Not to give away one of the book’s plot twists, but the dead character was called Taran, his name based on Taranis, the Celtic god of thunder. (He was a noisy pain in the …) When he appeared back in the first book, I had no idea that he would ever have a son. Now, years later, in search of that son, I spent an untold amount of time perusing the name lists, looking for one that was appropriate as well as reasonably simple to spell and pronounce. Many of the names, in early Welsh, are incredible tongue twisters and not necessarily good for an English-speaking readership. After not finding anything I was really happy with and barely able to get my eyes to focus any longer, I pulled out another book, The Arthurian Name Dictionary. This book, invested in a long time ago and nearly forgotten on a back shelf, contains practically all the names known to have been associated with Arthurian legend. Gads, five hundred pages to search!

Where to start? On a whim, I looked for the name Taran. Can you imagine the amazement and delight when I came across that very name in this book? And underneath, the entry says, “Father of Arthur’s warrior, Glinyeu.” It came from the Welsh story of Culhwch. Hot dog! I then raced to the entry of Glinyeu and found he fought in the army of a warrior named Gwythyr, one of Arthur’s men and father of Gwenhwyfar. The stories noted in these entries are mythological and probably existed before Arthur’s alleged historical period of the late fifth and early sixth centuries. Arthur and his companions were likely absorbed into them over time as the stories were told and re-told orally. When they were written down in much later times, the absorption became permanent.

While the mythological aspect of Glinyeu ap (son of) Taran is not pertinent to my story, the name is perfect and that he became one of Arthur’s warriors fits better than I had hoped when I started the search. Who knows, perhaps he is one of those legendary figures who may have actually been historical but can’t be proven to have lived.

Wednesday, April 02, 2008

Arthur's Final Battle--Camlann


















Here is a view to the north across Snowdonia from near Dinas Emrys (in the lower right corner). The yellow markers show where significant events happen, or are prophesied to happen, in the fourth book. The story includes the notion that the battle of Camlann--Arthur's final battle--occured in Cwm y Llan in North Wales. This legend has never been substantiated historically, however, no other location has been proven either.

A wish granted!

As an addendum to the last post about Google Earth--my wish for updated photos was granted! At least they were updated in the region of Snowdonia I've been working with lately. The ground is in the first green of Spring instead of the dull brown of Autumn. And they are very clear. Thanks, Google Earth!

Sunday, March 30, 2008

Google Earth: A fabulous research tool

Well, I finally made the leap to high-speed internet and in the process discovered Google Earth. What a tremendous research tool it turns out to be!

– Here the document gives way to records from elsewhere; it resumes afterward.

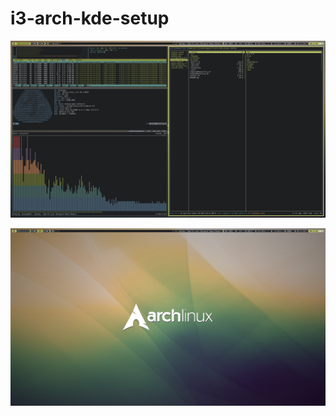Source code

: # i3-arch-kde-setup

![alt text](./screenshot/screenshot_0.png)

![alt text](./screenshot/screenshot_1.png)
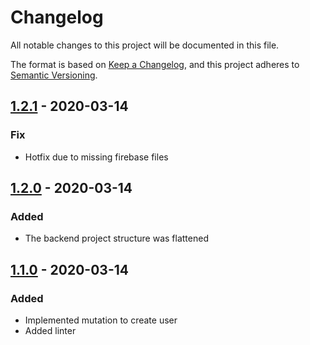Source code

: # Changelog
All notable changes to this project will be documented in this file.

The format is based on [Keep a Changelog](https://keepachangelog.com/en/1.0.0/),
and this project adheres to [Semantic Versioning](https://semver.org/spec/v2.0.0.html).

## [1.2.1] - 2020-03-14
### Fix
 - Hotfix due to missing firebase files

## [1.2.0] - 2020-03-14
### Added
 - The backend project structure was flattened

## [1.1.0] - 2020-03-14
### Added
 - Implemented mutation to create user
 - Added linter

[1.1.0]: https://github.com/andylarquy/journal-book/releases/tag/v1.1.0

[1.2.0]: https://github.com/andylarquy/journal-book/releases/tag/v1.2.0

[1.2.1]: https://github.com/andylarquy/journal-book/releases/tag/v1.2.1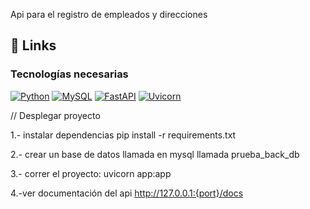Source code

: Api para el registro de empleados y direcciones


## 🔗 Links
### Tecnologías necesarias

[![Python](https://img.shields.io/badge/Python-3776AB?style=for-the-badge&logo=python&logoColor=white)](https://www.python.org/downloads/)
[![MySQL](https://img.shields.io/badge/MySQL-4479A1?style=for-the-badge&logo=mysql&logoColor=white)](https://www.mysql.com/)
[![FastAPI](https://img.shields.io/badge/FastAPI-005571?style=for-the-badge&logo=fastapi&logoColor=white)](https://fastapi.tiangolo.com/)
[![Uvicorn](https://img.shields.io/badge/Uvicorn-FFFFFF?style=for-the-badge&logo=uvicorn&logoColor=black)](https://www.uvicorn.org/)


// Desplegar proyecto

1.- instalar dependencias
pip install -r requirements.txt

2.- crear un base de datos llamada en mysql llamada prueba_back_db 

3.- correr el proyecto:
    uvicorn app:app

4.-ver documentación del api
http://127.0.0.1:{port}/docs
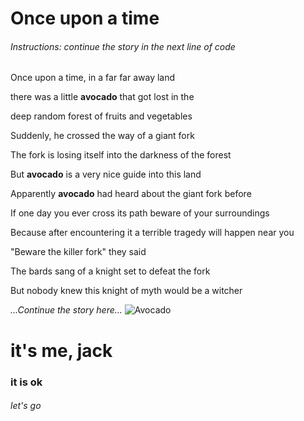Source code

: # Once upon a time

###### Instructions: continue the story in the next line of code

Once upon a time, in a far far away land

there was a little **avocado** that got lost in the

deep random forest of fruits and vegetables

Suddenly, he crossed the way of a giant fork

The fork is losing itself into the darkness of the forest

But **avocado** is a very nice guide into this land

Apparently **avocado** had heard about the giant fork before

If one day you ever cross its path beware of your surroundings

Because after encountering it a terrible tragedy will happen near you

"Beware the killer fork" they said 

The bards sang of a knight set to defeat the fork

But nobody knew this knight of myth would be a witcher

*...Continue the story here...*
![Avocado](https://img.freepik.com/premium-vector/cute-avocado-character_92289-1860.jpg?w=2000)

# it's me, jack
### it is ok
###### let's go
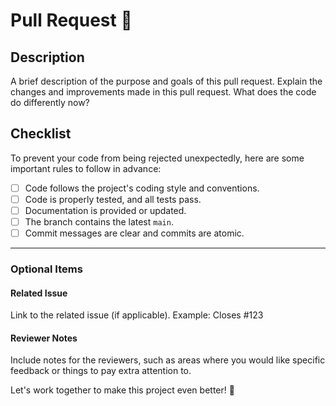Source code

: # Pull Request 🚀

## Description
A brief description of the purpose and goals of this pull request. Explain the changes and improvements made in this pull request. What does the code do differently now?

## Checklist
To prevent your code from being rejected unexpectedly, here are some important rules to follow in advance:

- [ ] Code follows the project's coding style and conventions.
- [ ] Code is properly tested, and all tests pass.
- [ ] Documentation is provided or updated.
- [ ] The branch contains the latest `main`.
- [ ] Commit messages are clear and commits are atomic.
---
### Optional Items

#### Related Issue
Link to the related issue (if applicable). Example: Closes #123

#### Reviewer Notes
Include notes for the reviewers, such as areas where you would like specific feedback or things to pay extra attention to.

Let's work together to make this project even better! 🙌
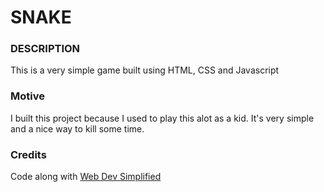 # SNAKE

### DESCRIPTION 
This is a very simple game built using HTML, CSS and Javascript


### Motive
I built this project because I used to play this alot as a kid. It's very simple and a nice way to kill some time. 

### Credits 
Code along with [Web Dev Simplified](https://www.youtube.com/watch?v=QTcIXok9wNY&t=458s)

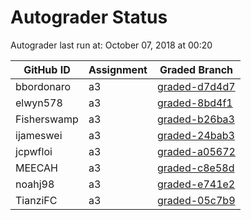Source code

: # Autograder Status
Autograder last run at: October 07, 2018 at 00:20

| GitHub ID | Assignment | Graded Branch |
|-----------|------------|---------------|
| bbordonaro | a3 | [graded-d7d4d7](https://github.com/Fall2018COMP401-001/a3-bbordonaro/tree/graded-d7d4d7) | 
| elwyn578 | a3 | [graded-8bd4f1](https://github.com/Fall2018COMP401-001/a3-elwyn578/tree/graded-8bd4f1) | 
| Fisherswamp | a3 | [graded-b26ba3](https://github.com/Fall2018COMP401-001/a3-Fisherswamp/tree/graded-b26ba3) | 
| ijameswei | a3 | [graded-24bab3](https://github.com/Fall2018COMP401-001/a3-ijameswei/tree/graded-24bab3) | 
| jcpwfloi | a3 | [graded-a05672](https://github.com/Fall2018COMP401-001/a3-jcpwfloi/tree/graded-a05672) | 
| MEECAH | a3 | [graded-c8e58d](https://github.com/Fall2018COMP401-001/a3-MEECAH/tree/graded-c8e58d) | 
| noahj98 | a3 | [graded-e741e2](https://github.com/Fall2018COMP401-001/a3-noahj98/tree/graded-e741e2) | 
| TianziFC | a3 | [graded-05c7b9](https://github.com/Fall2018COMP401-001/a3-TianziFC/tree/graded-05c7b9) | 
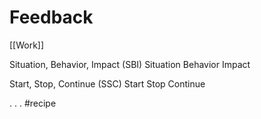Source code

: # Feedback
[[Work]]

Situation, Behavior, Impact (SBI)
Situation
Behavior
Impact

Start, Stop, Continue (SSC)
Start
Stop
Continue

.
.
.
#recipe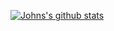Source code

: [![Johns's github stats](https://github-readme-stats.vercel.app/api?username=john4064&count_private=true&show_icons=true&theme=radical&hide_rank=false)](https://github.com/anuraghazra/github-readme-stats)
<!--
**John4064/John4064** is a ✨ _special_ ✨ repository because its `README.md` (this file) appears on your GitHub profile.

Here are some ideas to get you started:

- 🔭 I’m currently working on ...
- 🌱 I’m currently learning ...
- 👯 I’m looking to collaborate on ...
- 🤔 I’m looking for help with ...
- 💬 Ask me about ...
- 📫 How to reach me: ...
- 😄 Pronouns: ...
- ⚡ Fun fact: ...
-->
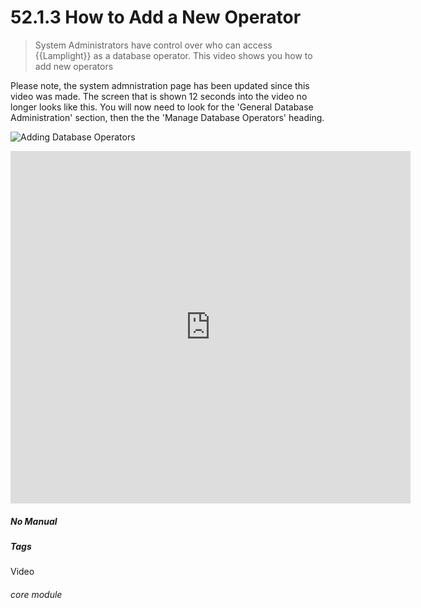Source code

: # 52.1.3 How to Add a New Operator

> System Administrators have control over who can access {{Lamplight}} as a database operator. This video shows you how to add new operators




Please note, the system admnistration page has been updated since this video was made. The screen that is shown 12 seconds into the video no longer looks like this. You will now need to look for the 'General Database Administration' section, then the the 'Manage Database Operators' heading.

![Adding Database Operators](52.1.3a.png)


<iframe title="How to Add a New Operator" width="640" height="564" src="https://player.vimeo.com/video/279249125" data-video-display="home" frameborder="0" allowFullScreen mozallowfullscreen webkitAllowFullScreen></iframe>


##### No Manual

##### Tags
Video

###### core module


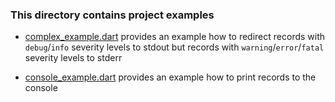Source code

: ### This directory contains project examples

* [complex_example.dart](complex_example.dart) provides an example how to redirect
records with `debug`/`info` severity levels to stdout but records with `warning`/`error`/`fatal`
severity levels to stderr

* [console_example.dart](console_example.dart) provides an example how to print
records to the console
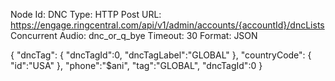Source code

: Node Id: DNC
Type: HTTP Post
URL: https://engage.ringcentral.com/api/v1/admin/accounts/{accountId}/dncLists
Concurrent Audio: dnc_or_q_bye
Timeout: 30
Format: JSON

{
    "dncTag":
      {
        "dncTagId":0,
        "dncTagLabel":"GLOBAL"
      },
    "countryCode":
      {
        "id":"USA"
      },
    "phone":"$ani",
    "tag":"GLOBAL",
    "dncTagId":0
}
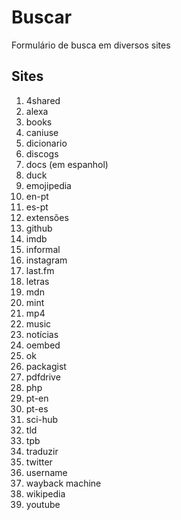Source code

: # Buscar
Formulário de busca em diversos sites

## Sites
1. 4shared
1. alexa
1. books
1. caniuse
1. dicionario
1. discogs
1. docs (em espanhol)
1. duck
1. emojipedia
1. en-pt
1. es-pt
1. extensões
1. github
1. imdb
1. informal
1. instagram
1. last.fm
1. letras
1. mdn
1. mint
1. mp4
1. music
1. notícias
1. oembed
1. ok
1. packagist
1. pdfdrive
1. php
1. pt-en
1. pt-es
1. sci-hub
1. tld
1. tpb
1. traduzir
1. twitter
1. username
1. wayback machine
1. wikipedia
1. youtube

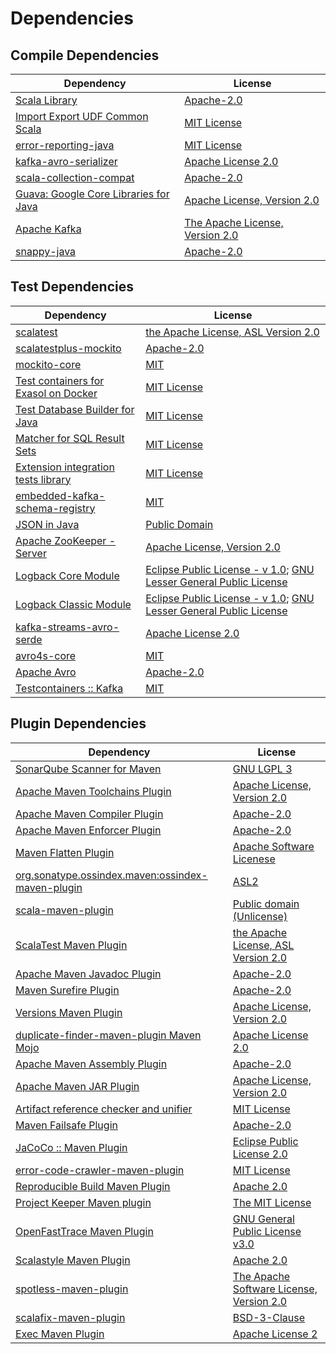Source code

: <!-- @formatter:off -->
# Dependencies

## Compile Dependencies

| Dependency                                 | License                               |
| ------------------------------------------ | ------------------------------------- |
| [Scala Library][0]                         | [Apache-2.0][1]                       |
| [Import Export UDF Common Scala][2]        | [MIT License][3]                      |
| [error-reporting-java][4]                  | [MIT License][5]                      |
| [kafka-avro-serializer][6]                 | [Apache License 2.0][7]               |
| [scala-collection-compat][8]               | [Apache-2.0][1]                       |
| [Guava: Google Core Libraries for Java][9] | [Apache License, Version 2.0][10]     |
| [Apache Kafka][11]                         | [The Apache License, Version 2.0][10] |
| [snappy-java][12]                          | [Apache-2.0][13]                      |

## Test Dependencies

| Dependency                                 | License                                                                       |
| ------------------------------------------ | ----------------------------------------------------------------------------- |
| [scalatest][14]                            | [the Apache License, ASL Version 2.0][15]                                     |
| [scalatestplus-mockito][16]                | [Apache-2.0][15]                                                              |
| [mockito-core][17]                         | [MIT][18]                                                                     |
| [Test containers for Exasol on Docker][19] | [MIT License][20]                                                             |
| [Test Database Builder for Java][21]       | [MIT License][22]                                                             |
| [Matcher for SQL Result Sets][23]          | [MIT License][24]                                                             |
| [Extension integration tests library][25]  | [MIT License][26]                                                             |
| [embedded-kafka-schema-registry][27]       | [MIT][18]                                                                     |
| [JSON in Java][28]                         | [Public Domain][29]                                                           |
| [Apache ZooKeeper - Server][30]            | [Apache License, Version 2.0][31]                                             |
| [Logback Core Module][32]                  | [Eclipse Public License - v 1.0][33]; [GNU Lesser General Public License][34] |
| [Logback Classic Module][35]               | [Eclipse Public License - v 1.0][33]; [GNU Lesser General Public License][34] |
| [kafka-streams-avro-serde][36]             | [Apache License 2.0][7]                                                       |
| [avro4s-core][37]                          | [MIT][18]                                                                     |
| [Apache Avro][38]                          | [Apache-2.0][31]                                                              |
| [Testcontainers :: Kafka][39]              | [MIT][40]                                                                     |

## Plugin Dependencies

| Dependency                                              | License                                        |
| ------------------------------------------------------- | ---------------------------------------------- |
| [SonarQube Scanner for Maven][41]                       | [GNU LGPL 3][42]                               |
| [Apache Maven Toolchains Plugin][43]                    | [Apache License, Version 2.0][31]              |
| [Apache Maven Compiler Plugin][44]                      | [Apache-2.0][31]                               |
| [Apache Maven Enforcer Plugin][45]                      | [Apache-2.0][31]                               |
| [Maven Flatten Plugin][46]                              | [Apache Software Licenese][31]                 |
| [org.sonatype.ossindex.maven:ossindex-maven-plugin][47] | [ASL2][10]                                     |
| [scala-maven-plugin][48]                                | [Public domain (Unlicense)][49]                |
| [ScalaTest Maven Plugin][50]                            | [the Apache License, ASL Version 2.0][15]      |
| [Apache Maven Javadoc Plugin][51]                       | [Apache-2.0][31]                               |
| [Maven Surefire Plugin][52]                             | [Apache-2.0][31]                               |
| [Versions Maven Plugin][53]                             | [Apache License, Version 2.0][31]              |
| [duplicate-finder-maven-plugin Maven Mojo][54]          | [Apache License 2.0][7]                        |
| [Apache Maven Assembly Plugin][55]                      | [Apache-2.0][31]                               |
| [Apache Maven JAR Plugin][56]                           | [Apache License, Version 2.0][31]              |
| [Artifact reference checker and unifier][57]            | [MIT License][58]                              |
| [Maven Failsafe Plugin][59]                             | [Apache-2.0][31]                               |
| [JaCoCo :: Maven Plugin][60]                            | [Eclipse Public License 2.0][61]               |
| [error-code-crawler-maven-plugin][62]                   | [MIT License][63]                              |
| [Reproducible Build Maven Plugin][64]                   | [Apache 2.0][10]                               |
| [Project Keeper Maven plugin][65]                       | [The MIT License][66]                          |
| [OpenFastTrace Maven Plugin][67]                        | [GNU General Public License v3.0][68]          |
| [Scalastyle Maven Plugin][69]                           | [Apache 2.0][7]                                |
| [spotless-maven-plugin][70]                             | [The Apache Software License, Version 2.0][31] |
| [scalafix-maven-plugin][71]                             | [BSD-3-Clause][72]                             |
| [Exec Maven Plugin][73]                                 | [Apache License 2][31]                         |

[0]: https://www.scala-lang.org/
[1]: https://www.apache.org/licenses/LICENSE-2.0
[2]: https://github.com/exasol/import-export-udf-common-scala/
[3]: https://github.com/exasol/import-export-udf-common-scala/blob/main/LICENSE
[4]: https://github.com/exasol/error-reporting-java/
[5]: https://github.com/exasol/error-reporting-java/blob/main/LICENSE
[6]: http://confluent.io/kafka-avro-serializer
[7]: http://www.apache.org/licenses/LICENSE-2.0.html
[8]: http://www.scala-lang.org/
[9]: https://github.com/google/guava
[10]: http://www.apache.org/licenses/LICENSE-2.0.txt
[11]: https://kafka.apache.org
[12]: https://github.com/xerial/snappy-java
[13]: https://www.apache.org/licenses/LICENSE-2.0.html
[14]: http://www.scalatest.org
[15]: http://www.apache.org/licenses/LICENSE-2.0
[16]: https://github.com/scalatest/scalatestplus-mockito
[17]: https://github.com/mockito/mockito
[18]: https://opensource.org/licenses/MIT
[19]: https://github.com/exasol/exasol-testcontainers/
[20]: https://github.com/exasol/exasol-testcontainers/blob/main/LICENSE
[21]: https://github.com/exasol/test-db-builder-java/
[22]: https://github.com/exasol/test-db-builder-java/blob/main/LICENSE
[23]: https://github.com/exasol/hamcrest-resultset-matcher/
[24]: https://github.com/exasol/hamcrest-resultset-matcher/blob/main/LICENSE
[25]: https://github.com/exasol/extension-manager/
[26]: https://github.com/exasol/extension-manager/blob/main/LICENSE
[27]: https://github.com/embeddedkafka/embedded-kafka-schema-registry
[28]: https://github.com/douglascrockford/JSON-java
[29]: https://github.com/stleary/JSON-java/blob/master/LICENSE
[30]: http://zookeeper.apache.org/zookeeper
[31]: https://www.apache.org/licenses/LICENSE-2.0.txt
[32]: http://logback.qos.ch/logback-core
[33]: http://www.eclipse.org/legal/epl-v10.html
[34]: http://www.gnu.org/licenses/old-licenses/lgpl-2.1.html
[35]: http://logback.qos.ch/logback-classic
[36]: http://confluent.io/kafka-streams-avro-serde
[37]: https://github.com/sksamuel/avro4s
[38]: https://avro.apache.org
[39]: https://java.testcontainers.org
[40]: http://opensource.org/licenses/MIT
[41]: http://sonarsource.github.io/sonar-scanner-maven/
[42]: http://www.gnu.org/licenses/lgpl.txt
[43]: https://maven.apache.org/plugins/maven-toolchains-plugin/
[44]: https://maven.apache.org/plugins/maven-compiler-plugin/
[45]: https://maven.apache.org/enforcer/maven-enforcer-plugin/
[46]: https://www.mojohaus.org/flatten-maven-plugin/
[47]: https://sonatype.github.io/ossindex-maven/maven-plugin/
[48]: http://github.com/davidB/scala-maven-plugin
[49]: http://unlicense.org/
[50]: https://www.scalatest.org/user_guide/using_the_scalatest_maven_plugin
[51]: https://maven.apache.org/plugins/maven-javadoc-plugin/
[52]: https://maven.apache.org/surefire/maven-surefire-plugin/
[53]: https://www.mojohaus.org/versions/versions-maven-plugin/
[54]: https://basepom.github.io/duplicate-finder-maven-plugin
[55]: https://maven.apache.org/plugins/maven-assembly-plugin/
[56]: https://maven.apache.org/plugins/maven-jar-plugin/
[57]: https://github.com/exasol/artifact-reference-checker-maven-plugin/
[58]: https://github.com/exasol/artifact-reference-checker-maven-plugin/blob/main/LICENSE
[59]: https://maven.apache.org/surefire/maven-failsafe-plugin/
[60]: https://www.jacoco.org/jacoco/trunk/doc/maven.html
[61]: https://www.eclipse.org/legal/epl-2.0/
[62]: https://github.com/exasol/error-code-crawler-maven-plugin/
[63]: https://github.com/exasol/error-code-crawler-maven-plugin/blob/main/LICENSE
[64]: http://zlika.github.io/reproducible-build-maven-plugin
[65]: https://github.com/exasol/project-keeper/
[66]: https://github.com/exasol/project-keeper/blob/main/LICENSE
[67]: https://github.com/itsallcode/openfasttrace-maven-plugin
[68]: https://www.gnu.org/licenses/gpl-3.0.html
[69]: http://www.scalastyle.org
[70]: https://github.com/diffplug/spotless
[71]: https://github.com/evis/scalafix-maven-plugin
[72]: https://opensource.org/licenses/BSD-3-Clause
[73]: https://www.mojohaus.org/exec-maven-plugin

While working on the novel which will be the fourth and final installment of the Macsen's Treasure series, I needed to see what my character Marcus ap Iorwerth would be seeing when he goes scouting in the mountains of what we now call Snowdonia in North Wales. He comes to the top of Yr Lliwedd or thereabout (Snowdon horseshoe) and sees a war band approaching. He is doomed, he knows, because he just burned down a stronghold belonging to the leader of those warriors. Yikes! Will he survive?

The way the location can be tilted to show the landscape's three-dimensionality is fascinating to watch--like flying over in an airplane or chopper. My only wish is that the photographs would be current. Most seem to have been taken in late autumn when the ground is dull brownish-grey instead of the beautiful green that Wales can be in summer. Seems to be that way for many other parts of the world I've checked out in Google Earth. When I look at the place I live now--the photograph shows the car I drove two years ago, not the one I own now!